### What is needed
Count the lines in the records below that contain the string "Смоленск", treating uppercase and lowercase letters as distinct. Report only the number.

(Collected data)
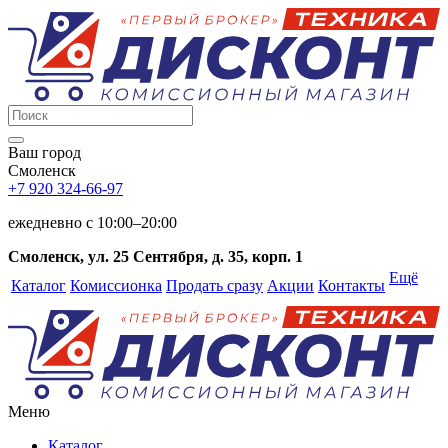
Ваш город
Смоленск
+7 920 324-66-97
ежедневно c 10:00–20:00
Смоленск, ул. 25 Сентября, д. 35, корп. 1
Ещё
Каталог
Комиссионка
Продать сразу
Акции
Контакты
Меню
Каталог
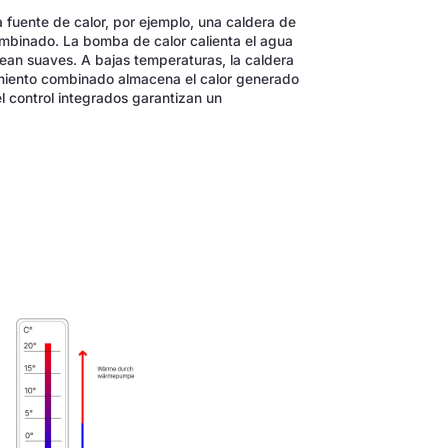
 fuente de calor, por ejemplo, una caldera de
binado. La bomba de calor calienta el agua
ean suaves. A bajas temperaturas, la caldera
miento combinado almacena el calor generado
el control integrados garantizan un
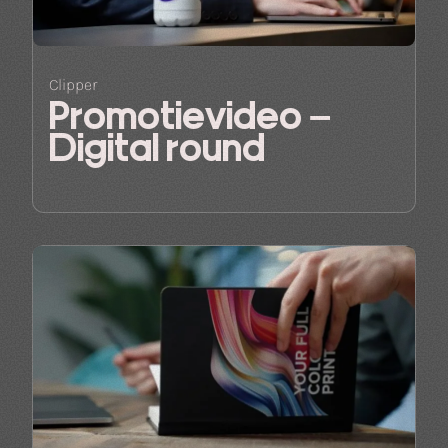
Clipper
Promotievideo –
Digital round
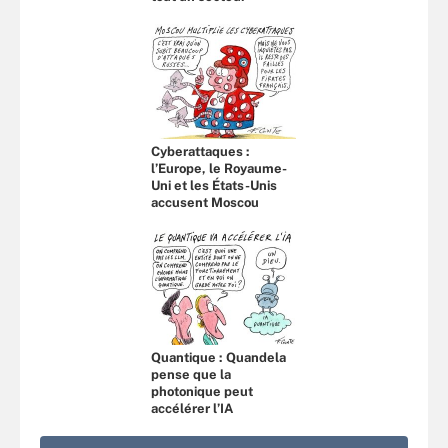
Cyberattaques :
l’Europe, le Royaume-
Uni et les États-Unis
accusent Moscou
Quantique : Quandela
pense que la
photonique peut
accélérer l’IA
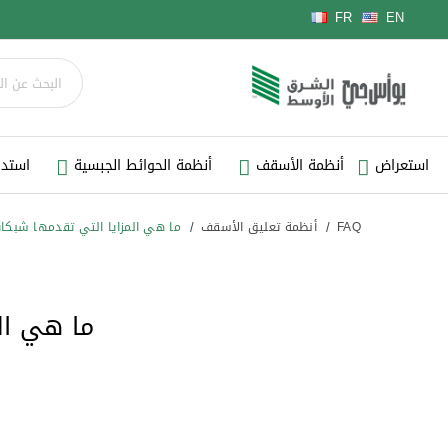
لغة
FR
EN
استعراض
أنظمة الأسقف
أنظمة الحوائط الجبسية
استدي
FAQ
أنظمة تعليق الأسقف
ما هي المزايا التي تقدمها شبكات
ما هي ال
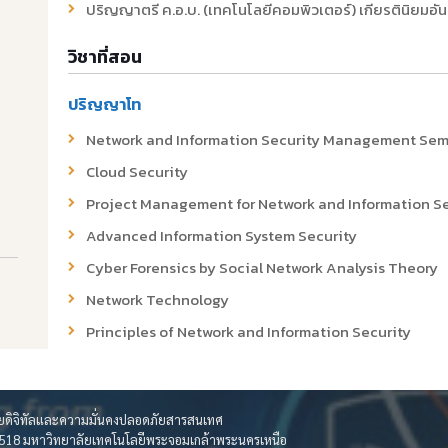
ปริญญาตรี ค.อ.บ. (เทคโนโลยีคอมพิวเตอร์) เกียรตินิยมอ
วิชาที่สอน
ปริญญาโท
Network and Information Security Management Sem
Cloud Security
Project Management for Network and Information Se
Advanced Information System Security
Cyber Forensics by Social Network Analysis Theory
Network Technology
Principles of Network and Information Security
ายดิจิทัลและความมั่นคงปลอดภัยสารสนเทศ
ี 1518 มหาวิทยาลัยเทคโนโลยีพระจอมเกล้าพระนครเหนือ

* * *

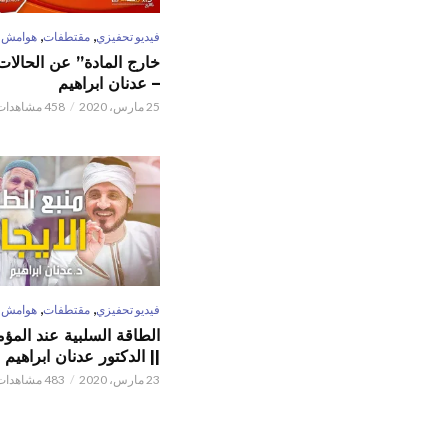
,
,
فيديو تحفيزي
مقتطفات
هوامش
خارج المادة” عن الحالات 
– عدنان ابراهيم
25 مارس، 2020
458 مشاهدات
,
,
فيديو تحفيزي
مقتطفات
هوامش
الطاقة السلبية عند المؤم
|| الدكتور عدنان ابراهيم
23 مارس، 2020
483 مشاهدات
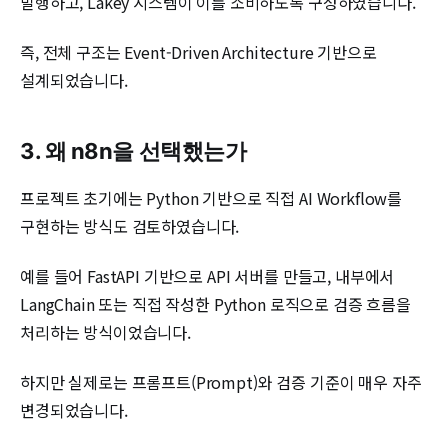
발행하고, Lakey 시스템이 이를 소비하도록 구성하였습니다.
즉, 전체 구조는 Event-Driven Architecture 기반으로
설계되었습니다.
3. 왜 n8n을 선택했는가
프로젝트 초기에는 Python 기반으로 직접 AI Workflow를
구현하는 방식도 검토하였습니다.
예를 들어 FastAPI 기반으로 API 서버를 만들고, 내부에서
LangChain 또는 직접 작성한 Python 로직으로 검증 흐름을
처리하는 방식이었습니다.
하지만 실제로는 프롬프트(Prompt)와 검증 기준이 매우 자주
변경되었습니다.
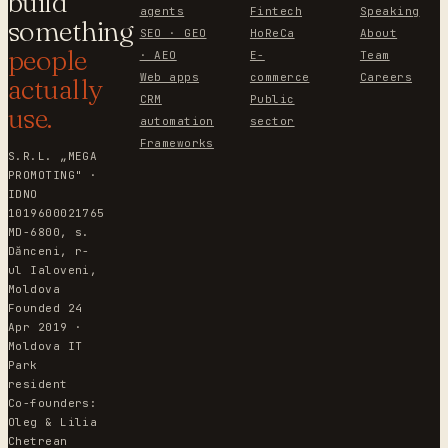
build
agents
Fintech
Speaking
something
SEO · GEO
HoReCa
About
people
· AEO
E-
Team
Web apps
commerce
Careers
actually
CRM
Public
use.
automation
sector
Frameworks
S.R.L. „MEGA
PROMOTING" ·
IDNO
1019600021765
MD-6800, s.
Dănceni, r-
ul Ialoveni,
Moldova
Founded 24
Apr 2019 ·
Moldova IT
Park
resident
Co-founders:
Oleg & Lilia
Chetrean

### Expected output
2